Yang tak kalah masyhur, cerita Si Pitung dari Betawi. Beberapa epos menuliskan, ia tak segan menodong kompeni dan meminta paksa harta yang dimiliki untuk dibagikan kepada para kaum duafa.
“Si Pitung sendiri ketika diekskusi Belanda pada 1894 hanya meninggalkan uang 15 ringgit. Perampok yang ditakuti kompeni ini tidak beristri, tidak suka main perempuan, tidak ngetop (berjudi), meskipun bukannya orang alim,” tulis Alwi Shahab, dalam Robinhood Betawi: Kisah Betawi Tempo Doeloe (2001).
Semangat Pitung tidak padam. Sejarawan Betawi yang karib disapa Abah Alwi itu melanjutkan, gerakan perlawanan jenis ini kemudian diteruskan generasi berikutnya. Sebut saja, Haji Entong Gendut yang memimpin pemberontakan di Tanjung Timur pada 1916.
“Pada revolusi fisik (1945-1950), para jago Betawi merupakan pahlawan yang berjuang di garis depan melawan Belanda. Seperti Sabeni dan Derahman Jeni, dua jago Tanah Abang,” tulis Abah Alwi masih dalam buku yang sama.

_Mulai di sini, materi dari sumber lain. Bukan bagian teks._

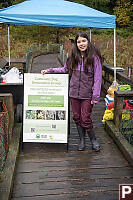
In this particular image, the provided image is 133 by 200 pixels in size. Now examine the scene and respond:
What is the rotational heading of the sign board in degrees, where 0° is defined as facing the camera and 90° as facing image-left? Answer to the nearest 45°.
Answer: approximately 0°

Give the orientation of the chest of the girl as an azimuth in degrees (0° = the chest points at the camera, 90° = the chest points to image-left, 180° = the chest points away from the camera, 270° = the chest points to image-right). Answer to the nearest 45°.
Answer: approximately 0°

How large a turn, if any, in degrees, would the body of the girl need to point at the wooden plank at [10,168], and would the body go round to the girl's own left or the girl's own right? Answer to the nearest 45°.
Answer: approximately 45° to the girl's own right

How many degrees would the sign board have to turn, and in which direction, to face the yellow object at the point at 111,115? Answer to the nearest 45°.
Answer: approximately 135° to its left

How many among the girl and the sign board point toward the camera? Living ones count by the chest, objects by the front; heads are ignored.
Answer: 2

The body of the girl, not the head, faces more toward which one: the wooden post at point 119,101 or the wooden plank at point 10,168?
the wooden plank
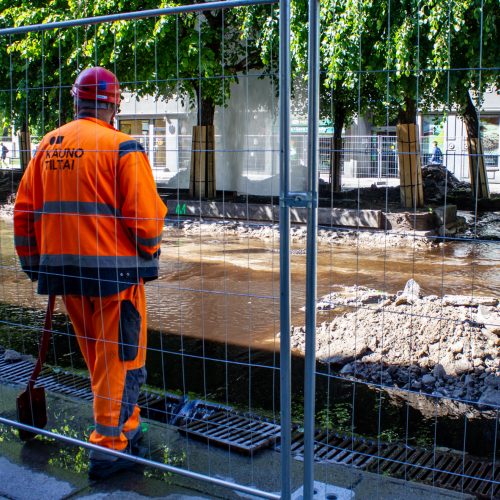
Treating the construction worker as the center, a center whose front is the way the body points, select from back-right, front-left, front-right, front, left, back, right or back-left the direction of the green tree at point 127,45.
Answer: front-left

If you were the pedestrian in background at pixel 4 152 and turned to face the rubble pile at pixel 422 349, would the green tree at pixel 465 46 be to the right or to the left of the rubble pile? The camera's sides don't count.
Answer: left

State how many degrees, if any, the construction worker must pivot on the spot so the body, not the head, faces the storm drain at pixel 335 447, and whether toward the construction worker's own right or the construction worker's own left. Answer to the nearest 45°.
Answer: approximately 45° to the construction worker's own right

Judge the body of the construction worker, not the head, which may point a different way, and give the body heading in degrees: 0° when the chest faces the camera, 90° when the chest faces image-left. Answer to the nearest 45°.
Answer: approximately 225°

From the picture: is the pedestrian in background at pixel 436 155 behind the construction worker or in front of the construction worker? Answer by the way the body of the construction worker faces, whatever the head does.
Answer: in front

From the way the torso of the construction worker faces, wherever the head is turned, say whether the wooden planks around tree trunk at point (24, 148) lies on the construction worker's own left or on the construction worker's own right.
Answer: on the construction worker's own left

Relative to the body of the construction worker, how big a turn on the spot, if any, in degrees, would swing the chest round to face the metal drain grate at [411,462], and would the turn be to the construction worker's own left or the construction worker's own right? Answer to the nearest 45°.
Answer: approximately 45° to the construction worker's own right

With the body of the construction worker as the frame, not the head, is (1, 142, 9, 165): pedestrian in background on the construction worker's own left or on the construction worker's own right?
on the construction worker's own left

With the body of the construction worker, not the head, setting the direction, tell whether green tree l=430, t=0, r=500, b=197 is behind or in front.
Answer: in front

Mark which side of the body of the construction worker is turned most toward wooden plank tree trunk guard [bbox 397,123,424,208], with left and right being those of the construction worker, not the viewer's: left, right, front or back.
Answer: front
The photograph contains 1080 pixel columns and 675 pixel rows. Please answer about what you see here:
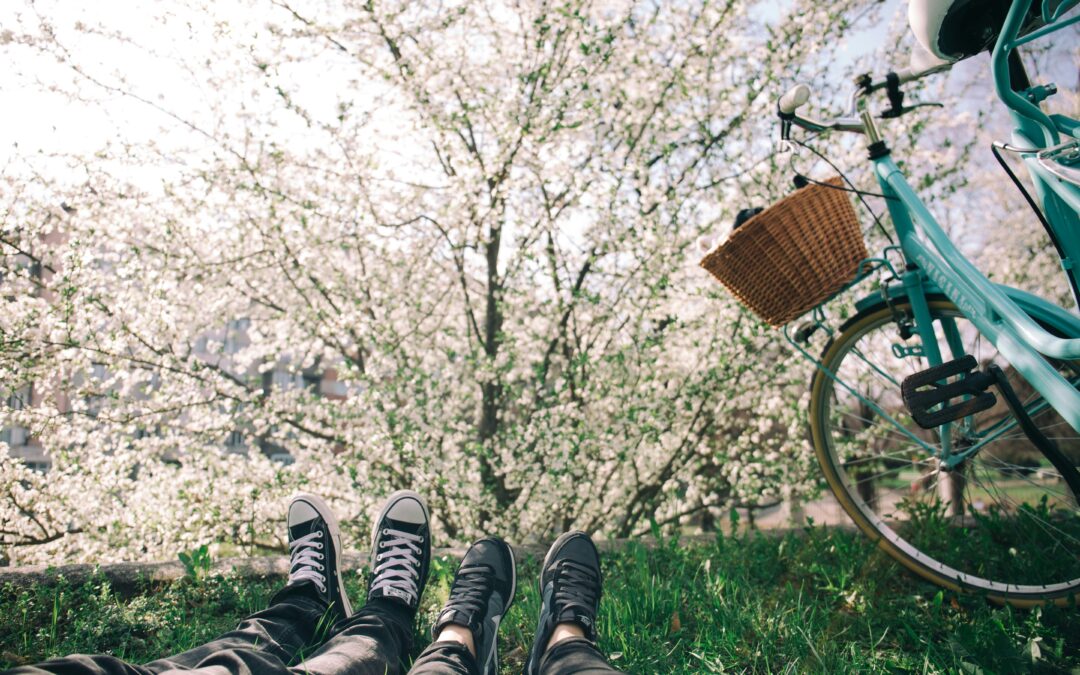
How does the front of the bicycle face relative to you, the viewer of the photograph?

Lantas, seperti apakah wajah para pencuri pada puasa tahun ini? Jawabannya, maling-maling modern itu juga rupanya sedang pening bukan kepalang. Lantaran anaknya balagu atau kebiasaan istri yang pamer melulu, mereka pun kini tengah ditsunami rasa resah, ngeri tiba-tiba diciduk lembaga antirasuah. Wallahu a’lam.